EXERCISE AIM: Every line with the string "none" in it belongs in your answer, so copy them all from the data.

PROVIDED DATA:

:::

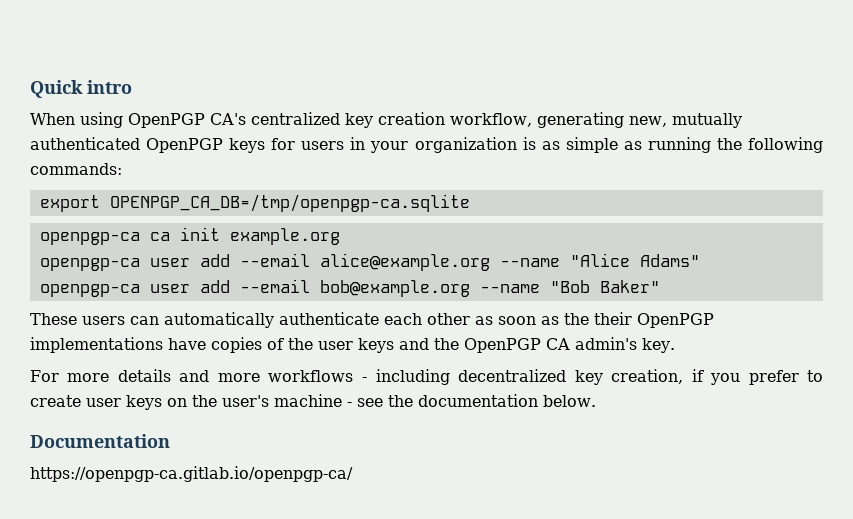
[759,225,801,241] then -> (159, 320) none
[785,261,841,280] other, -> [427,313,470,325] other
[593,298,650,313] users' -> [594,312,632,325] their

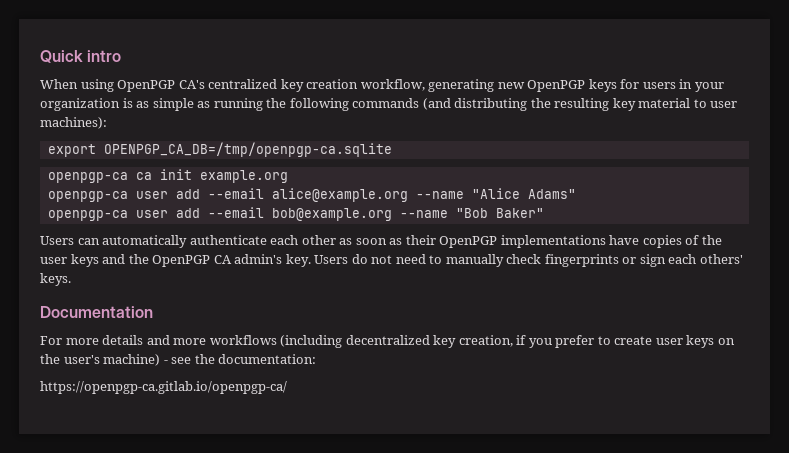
[628,113,742,128] [30,137,140,150] new, mutually authenticated -> [497,82,525,89] new
[30,163,122,175] commands: -> [352,98,738,111] [40,117,107,129] commands (and distributing the resulting key material to user machines):
[30,313,125,325] These users -> [40,236,74,245] Users
[564,313,589,325] the -> (403, 241) none
(675, 345) none -> [314,254,743,267] [40,273,71,286] [40,306,153,318] Users do not need to manually check fingerprints or sign each others' keys. // Documentation
[361,369,450,385] - including -> [280,335,343,348] (including
[274,394,342,407] machine -> [103,354,161,366] machine)
[418,394,596,407] [30,434,170,448] documentation below. // Documentation -> [218,354,317,364] documentation:

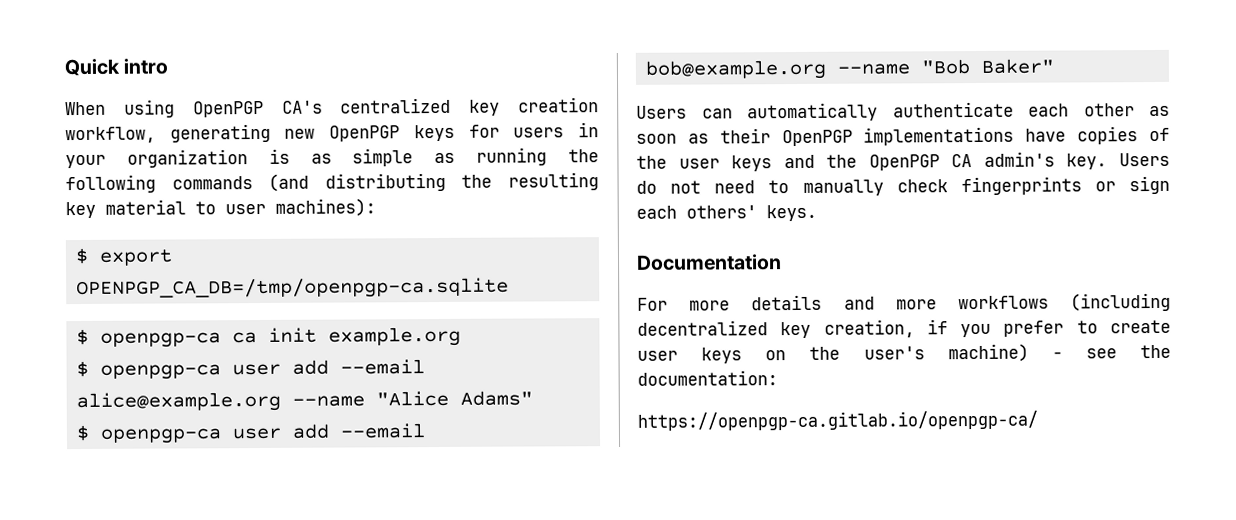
(107, 123) none -> [74,247,89,265] $
(392, 149) none -> [75,328,89,346] $
(288, 176) none -> [75,360,89,378] $
(576, 194) none -> [75,424,90,442] $

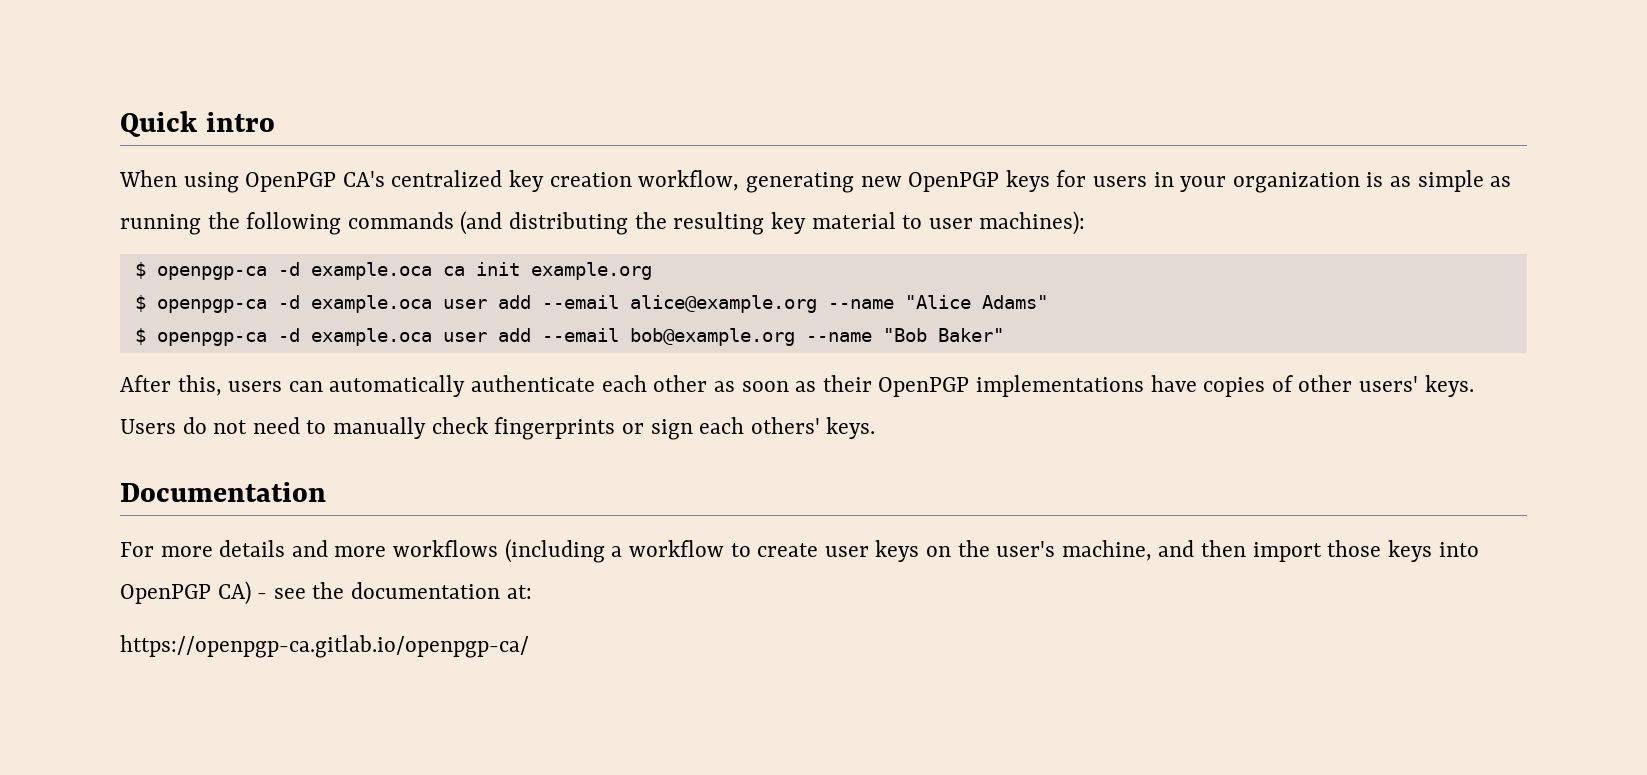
[74,247,173,266] [75,277,509,300] [75,328,221,348] // $ export OPENPGP_CA_DB=/tmp/openpgp-ca.sqlite // $ openpgp-ca -> [134,262,432,280] // $ openpgp-ca -d example.oca
(221, 372) none -> [277,295,432,313] -d example.oca
(222, 436) none -> [277,328,432,346] -d example.oca
[636,105,687,119] Users -> [120,375,283,396] After this, users
[636,151,1108,172] the user keys and the OpenPGP CA admin's key. -> [1298,375,1474,397] other users' keys.
[637,319,1065,339] decentralized key creation, if you prefer -> [611,540,724,557] a workflow
[947,343,1029,363] machine) -> [1061,540,1479,562] [120,581,251,605] machine, and then import those keys into OpenPGP CA)
[637,370,778,386] documentation: -> [351,582,532,599] documentation at:

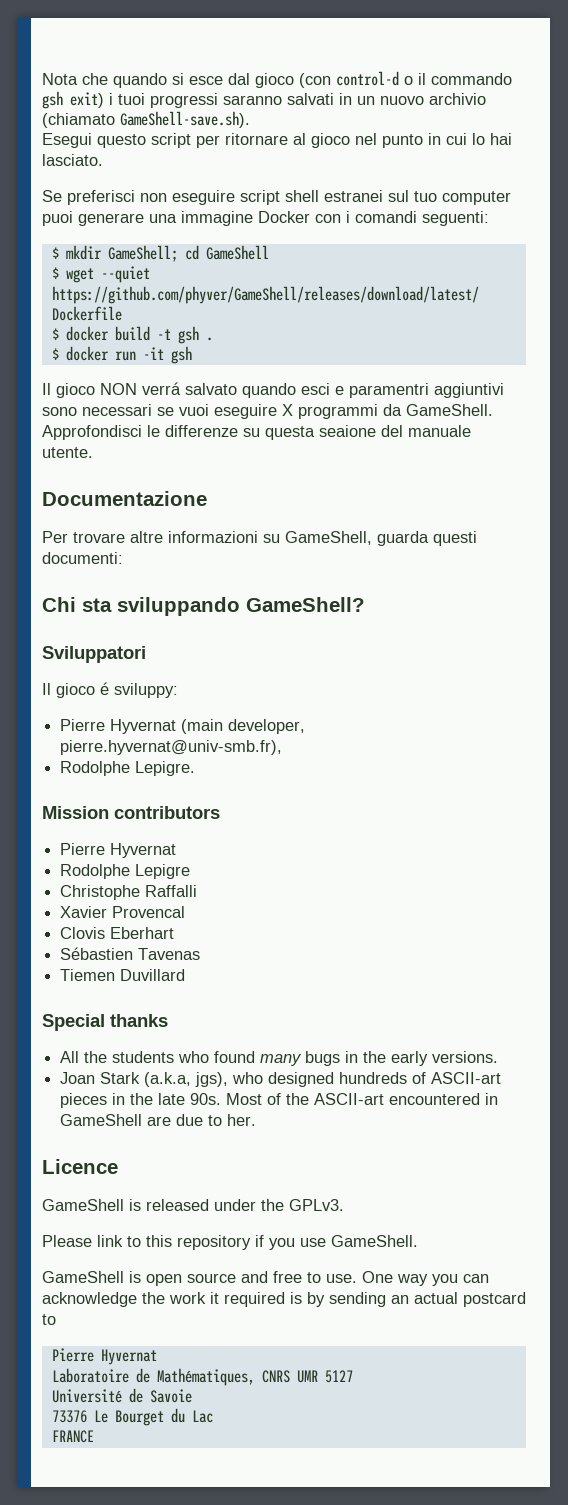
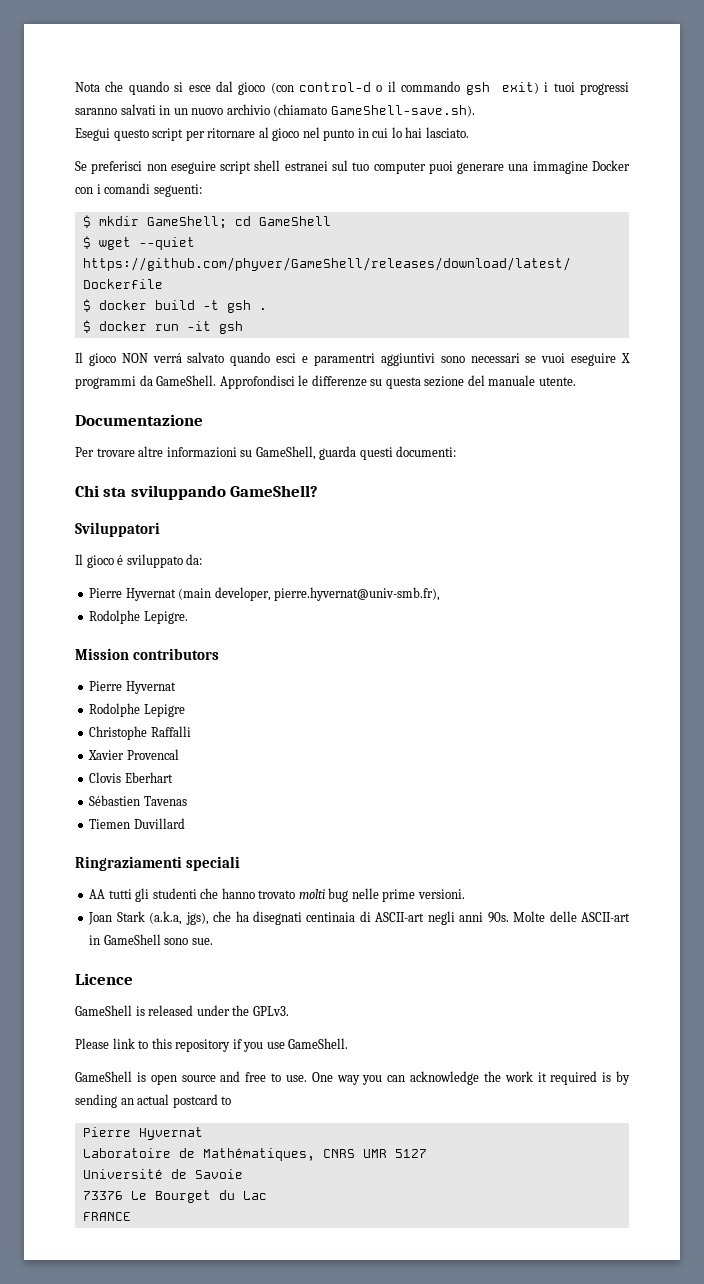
[319,425,376,437] seaione -> [424,376,465,387] sezione
[114,683,178,698] sviluppy: -> [126,554,203,568] sviluppato da:
[42,1014,168,1031] [60,1051,499,1066] [60,1072,502,1087] [60,1093,499,1108] [60,1114,257,1126] Special thanks // All the students who found many bugs in the early versions. // Joan Stark (a.k.a, jgs), who designed hundreds of ASCII-art pieces in the late 90s. Most of the ASCII-art encountered in GameShell are due to her. -> [75,856,240,871] [89,888,465,902] [88,911,630,925] [89,934,213,945] Ringraziamenti speciali // AA tutti gli studenti che hanno trovato molti bug nelle prime versioni. // Joan Stark (a.k.a, jgs), che ha disegnati centinaia di ASCII-art negli anni 90s. Molte delle ASCII-art in GameShell sono sue.

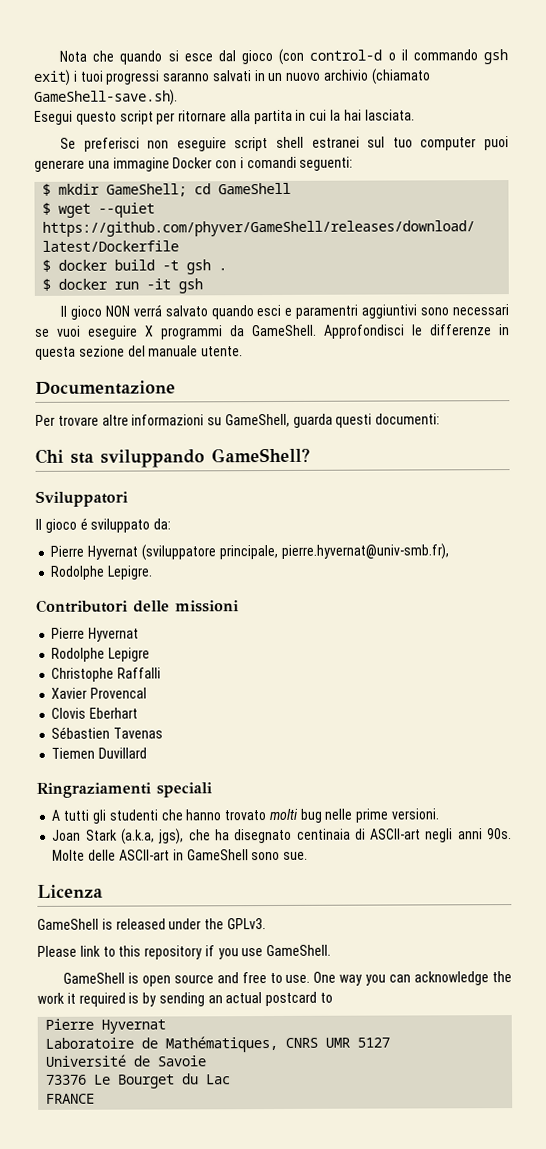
[258,127,469,141] al gioco nel punto in cui lo hai lasciato. -> [229,109,415,125] alla partita in cui la hai lasciata.
[370,379,383,386] su -> [498,324,510,336] in
[178,587,271,601] (main developer, -> [140,544,278,561] (sviluppatore principale,
[75,648,219,660] Mission contributors -> [36,599,239,613] Contributori delle missioni
[89,889,106,899] AA -> [51,809,61,821] A
[252,911,302,925] disegnati -> [234,828,293,844] disegnato
[75,973,133,985] Licence -> [37,884,103,898] Licenza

:::

SOLUTION FOR THIS EXERCISE:
[759,225,801,241] then -> (159, 320) none
[564,313,589,325] the -> (403, 241) none
(675, 345) none -> [314,254,743,267] [40,273,71,286] [40,306,153,318] Users do not need to manually check fingerprints or sign each others' keys. // Documentation
(107, 123) none -> [74,247,89,265] $
(392, 149) none -> [75,328,89,346] $
(288, 176) none -> [75,360,89,378] $
(576, 194) none -> [75,424,90,442] $
(221, 372) none -> [277,295,432,313] -d example.oca
(222, 436) none -> [277,328,432,346] -d example.oca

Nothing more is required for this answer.